(RECORDED INFORMATION)

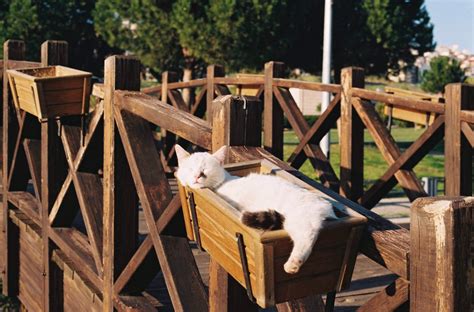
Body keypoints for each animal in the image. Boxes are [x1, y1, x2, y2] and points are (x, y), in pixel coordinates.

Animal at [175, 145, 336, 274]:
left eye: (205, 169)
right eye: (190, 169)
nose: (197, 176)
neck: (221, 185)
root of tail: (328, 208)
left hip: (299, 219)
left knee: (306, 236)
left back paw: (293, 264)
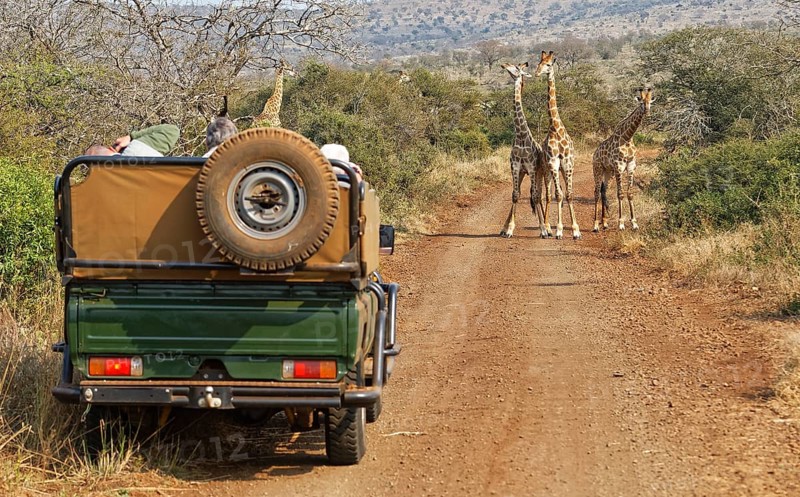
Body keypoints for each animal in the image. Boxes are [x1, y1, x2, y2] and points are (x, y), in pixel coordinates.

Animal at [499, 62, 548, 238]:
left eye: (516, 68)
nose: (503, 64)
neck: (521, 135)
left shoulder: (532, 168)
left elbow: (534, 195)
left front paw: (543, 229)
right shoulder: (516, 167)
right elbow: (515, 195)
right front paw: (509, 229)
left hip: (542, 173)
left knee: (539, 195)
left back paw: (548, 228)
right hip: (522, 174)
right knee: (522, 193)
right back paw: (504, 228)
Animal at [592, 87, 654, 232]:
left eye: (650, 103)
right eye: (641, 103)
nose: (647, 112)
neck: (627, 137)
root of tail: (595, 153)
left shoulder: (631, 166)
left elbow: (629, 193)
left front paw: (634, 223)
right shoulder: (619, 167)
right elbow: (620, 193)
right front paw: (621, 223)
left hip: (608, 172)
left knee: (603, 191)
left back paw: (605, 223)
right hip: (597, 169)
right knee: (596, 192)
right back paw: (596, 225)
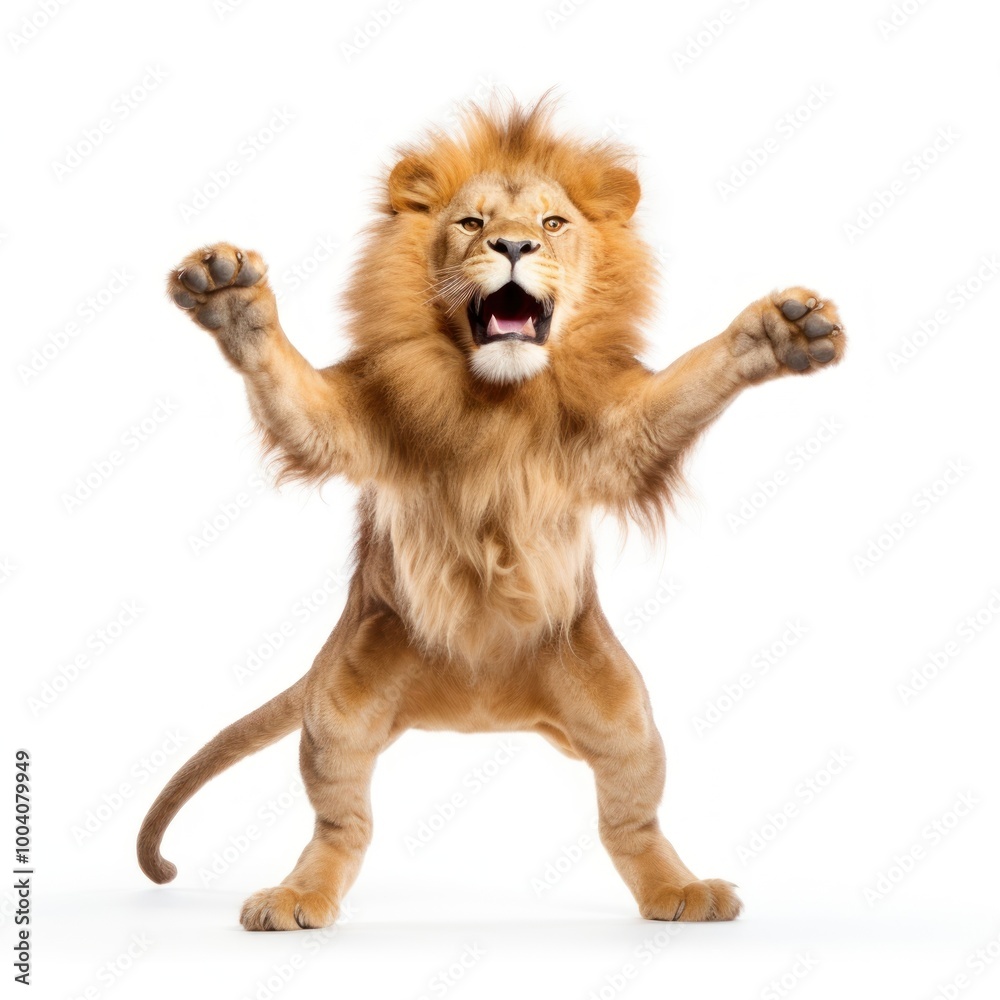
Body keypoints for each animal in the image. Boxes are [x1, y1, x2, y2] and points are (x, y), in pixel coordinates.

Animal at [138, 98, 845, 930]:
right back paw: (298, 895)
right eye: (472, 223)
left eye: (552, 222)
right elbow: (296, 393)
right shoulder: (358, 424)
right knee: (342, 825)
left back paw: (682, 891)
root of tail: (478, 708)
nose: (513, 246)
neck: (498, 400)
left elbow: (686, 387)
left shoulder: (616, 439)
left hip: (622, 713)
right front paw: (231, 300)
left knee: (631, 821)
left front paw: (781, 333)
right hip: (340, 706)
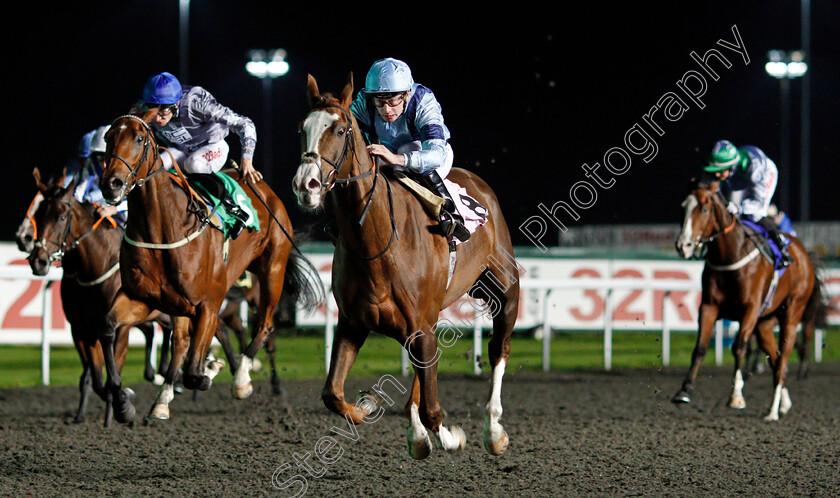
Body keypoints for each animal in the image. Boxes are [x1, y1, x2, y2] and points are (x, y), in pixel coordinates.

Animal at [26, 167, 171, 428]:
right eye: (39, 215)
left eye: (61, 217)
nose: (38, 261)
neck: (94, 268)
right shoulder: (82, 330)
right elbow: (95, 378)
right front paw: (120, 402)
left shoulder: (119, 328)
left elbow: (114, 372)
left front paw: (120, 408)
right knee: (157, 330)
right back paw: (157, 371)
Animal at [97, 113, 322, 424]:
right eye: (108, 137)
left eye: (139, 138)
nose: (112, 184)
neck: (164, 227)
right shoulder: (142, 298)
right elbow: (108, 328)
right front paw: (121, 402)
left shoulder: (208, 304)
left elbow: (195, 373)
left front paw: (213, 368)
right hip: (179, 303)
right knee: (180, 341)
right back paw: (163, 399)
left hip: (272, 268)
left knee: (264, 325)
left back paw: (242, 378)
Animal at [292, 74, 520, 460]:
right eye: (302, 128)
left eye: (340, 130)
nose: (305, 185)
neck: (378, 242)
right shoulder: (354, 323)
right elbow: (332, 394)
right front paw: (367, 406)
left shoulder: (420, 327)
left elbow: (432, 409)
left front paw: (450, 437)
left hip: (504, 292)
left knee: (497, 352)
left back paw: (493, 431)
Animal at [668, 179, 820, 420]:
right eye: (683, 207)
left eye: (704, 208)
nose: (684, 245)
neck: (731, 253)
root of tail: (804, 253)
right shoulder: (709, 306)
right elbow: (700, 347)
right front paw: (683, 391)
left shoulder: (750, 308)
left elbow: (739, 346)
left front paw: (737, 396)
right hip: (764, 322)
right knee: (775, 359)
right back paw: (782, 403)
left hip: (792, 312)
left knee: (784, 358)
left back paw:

(End RECORDED INFORMATION)

== WORK INSTRUCTION ==
What you output must match the data exactly, apart from the pictures, which are left out.

== RESULT OF THE EXERCISE ==
Body keypoints for each animal in the image. Boxes are [x1, y1, x2, y2] and points are (x, y), in pixel coordinates.

Animal at [175, 145, 336, 274]:
left eye: (205, 169)
right eye: (190, 169)
nose: (197, 176)
neck: (221, 185)
root of tail: (328, 208)
left hip: (299, 219)
left knee: (306, 236)
left back paw: (293, 264)
Body keypoints for each animal in the image. Boxes are [x1, y1, x2, y2] and points are (x, y), in pixel coordinates.

Animal at [499, 62, 548, 238]:
left eye: (516, 68)
nose: (503, 64)
neck: (521, 135)
left shoulder: (532, 168)
left elbow: (534, 195)
left front paw: (543, 229)
right shoulder: (516, 167)
right elbow: (515, 195)
right front paw: (509, 229)
left hip: (542, 173)
left knee: (539, 195)
left back paw: (548, 228)
right hip: (522, 174)
right knee: (522, 193)
right back paw: (504, 228)
Animal at [592, 87, 654, 232]:
left eye: (650, 103)
right eye: (641, 103)
nose: (647, 112)
neck: (627, 137)
root of tail: (595, 153)
left shoulder: (631, 166)
left elbow: (629, 193)
left front paw: (634, 223)
right shoulder: (619, 167)
right elbow: (620, 193)
right front paw: (621, 223)
left hip: (608, 172)
left knee: (603, 191)
left back paw: (605, 223)
right hip: (597, 169)
right knee: (596, 192)
right back paw: (596, 225)
Body keypoints for each animal in the image. Boxes are [x1, y1, x2, y2] and points are (x, y), in pixel coordinates.

Animal at [138, 98, 845, 930]:
right back paw: (298, 895)
right eye: (472, 223)
left eye: (552, 222)
right elbow: (296, 393)
right shoulder: (358, 424)
right knee: (342, 825)
left back paw: (682, 891)
root of tail: (478, 708)
nose: (513, 246)
neck: (498, 400)
left elbow: (686, 387)
left shoulder: (616, 439)
left hip: (622, 713)
right front paw: (231, 300)
left knee: (631, 821)
left front paw: (781, 333)
right hip: (340, 706)
Body keypoints for each animal in the image. Boxes are [x1, y1, x2, y2] and points are (x, y), in pixel coordinates.

Animal at [26, 167, 171, 428]:
right eye: (39, 215)
left eye: (61, 217)
nose: (38, 261)
neck: (94, 268)
right shoulder: (82, 330)
right elbow: (95, 378)
right front paw: (120, 402)
left shoulder: (119, 328)
left elbow: (114, 372)
left front paw: (120, 408)
right knee: (157, 330)
right back paw: (157, 371)
Animal at [97, 113, 322, 424]:
right eye: (108, 137)
left eye: (139, 138)
nose: (112, 184)
neck: (164, 227)
right shoulder: (142, 298)
right elbow: (108, 328)
right front paw: (121, 402)
left shoulder: (208, 304)
left elbow: (195, 373)
left front paw: (213, 368)
right hip: (179, 303)
right knee: (180, 341)
right back paw: (163, 399)
left hip: (272, 268)
left knee: (264, 325)
left back paw: (242, 378)
Animal at [292, 74, 520, 460]:
right eye: (302, 128)
left eye: (340, 130)
nose: (305, 185)
neck: (378, 242)
right shoulder: (354, 323)
right elbow: (332, 394)
right front paw: (367, 406)
left shoulder: (420, 327)
left elbow: (432, 409)
left front paw: (450, 437)
left hip: (504, 292)
left knee: (497, 352)
left back paw: (493, 431)
Animal at [668, 179, 820, 420]:
right eye: (683, 207)
left eye: (704, 208)
nose: (684, 245)
neck: (731, 253)
root of tail: (804, 253)
right shoulder: (709, 306)
right elbow: (700, 347)
right front paw: (683, 391)
left shoulder: (750, 308)
left elbow: (739, 346)
left front paw: (737, 396)
right hip: (764, 322)
right knee: (775, 359)
right back paw: (782, 403)
left hip: (792, 312)
left knee: (784, 358)
left back paw:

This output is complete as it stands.